Le mécanisme solidaire

Donner du sens à son épargne, c’est une bonne définition de l’épargne solidaire. Une partie de l’épargne déposée, tout en fructifiant, contribue au soutien de projets à forte utilité sociale ou environnementale. Parmi eux, le soutien aux personnes fragiles ou en difficulté : l’accès au logement, la réinsertion de chômeurs longue durée ou d’anciens détenus encore. D’autres projets concernent des projets environnementaux, parmi lesquels l’énergie renouvelable.

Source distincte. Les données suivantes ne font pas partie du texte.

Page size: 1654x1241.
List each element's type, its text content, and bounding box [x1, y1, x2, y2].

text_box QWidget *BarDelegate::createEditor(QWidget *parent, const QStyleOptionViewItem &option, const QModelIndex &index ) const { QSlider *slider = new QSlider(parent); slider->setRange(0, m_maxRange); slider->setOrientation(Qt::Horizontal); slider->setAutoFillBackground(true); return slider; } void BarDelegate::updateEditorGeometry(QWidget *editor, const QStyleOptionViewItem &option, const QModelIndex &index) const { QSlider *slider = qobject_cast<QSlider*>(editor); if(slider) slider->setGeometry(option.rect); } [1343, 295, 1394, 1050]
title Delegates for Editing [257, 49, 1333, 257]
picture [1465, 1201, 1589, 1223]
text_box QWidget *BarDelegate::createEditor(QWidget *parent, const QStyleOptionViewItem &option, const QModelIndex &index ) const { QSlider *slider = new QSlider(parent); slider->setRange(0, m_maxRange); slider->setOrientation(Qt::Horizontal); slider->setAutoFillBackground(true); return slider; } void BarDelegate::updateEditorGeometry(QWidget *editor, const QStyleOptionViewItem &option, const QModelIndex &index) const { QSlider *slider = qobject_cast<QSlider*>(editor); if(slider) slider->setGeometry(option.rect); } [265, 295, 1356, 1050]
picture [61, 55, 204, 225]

C’est aussi un dispositif bénéfique pour l’épargnant : en reversant une partie des intérêts produits à un organisme solidaire, il bénéficie d’une  réduction d’impôts. Ce mécanisme solidaire concerne plutôt les livrets.

 

L’épargne solidaire et responsable

L’épargnant peut aussi choisir d’orienter son épargne vers l’assurance vie et notamment sur des fonds euros ou des unités de compte labellisées solidaires. Généralement, les unités de compte sont également estampillées « ISR », label attribué aux fonds d’Investissement Socialement Responsables dont la gestion prend en compte, de manière systématique, des critères Environnementaux, Sociaux et de Gouvernance. Grâce aux labels décernés à de nombreux produits solidaires, l’épargnant sait précisément où va son argent et à quel usage il est destiné.

 

Quelques chiffres évocateurs

En 2014, un encours de 6,8 milliards d’euros a permis la création ou la sauvegarde de 43 000 emplois dont 5 200 en situation d’exclusion du marché du travail ; il a également permis la création de 1 300 logements ou places d’hébergement (Epahd notamment) dont près de 5000 bénéficiaires ont pu profiter. L’encours a également permis d’injecter 1,14 milliard d’euros dans l’économie solidaire. Concrètement, cela signifie que l’épargne solidaire a financé 1 222 entreprises en 2014. Ces chiffres peuvent sembler modestes, mais ils ne cessent de croître : en dix ans, la finance solidaire a soutenu plus de 100 000 entreprises.

L’épargne solidaire ? Un mécanisme gagnant-gagnant.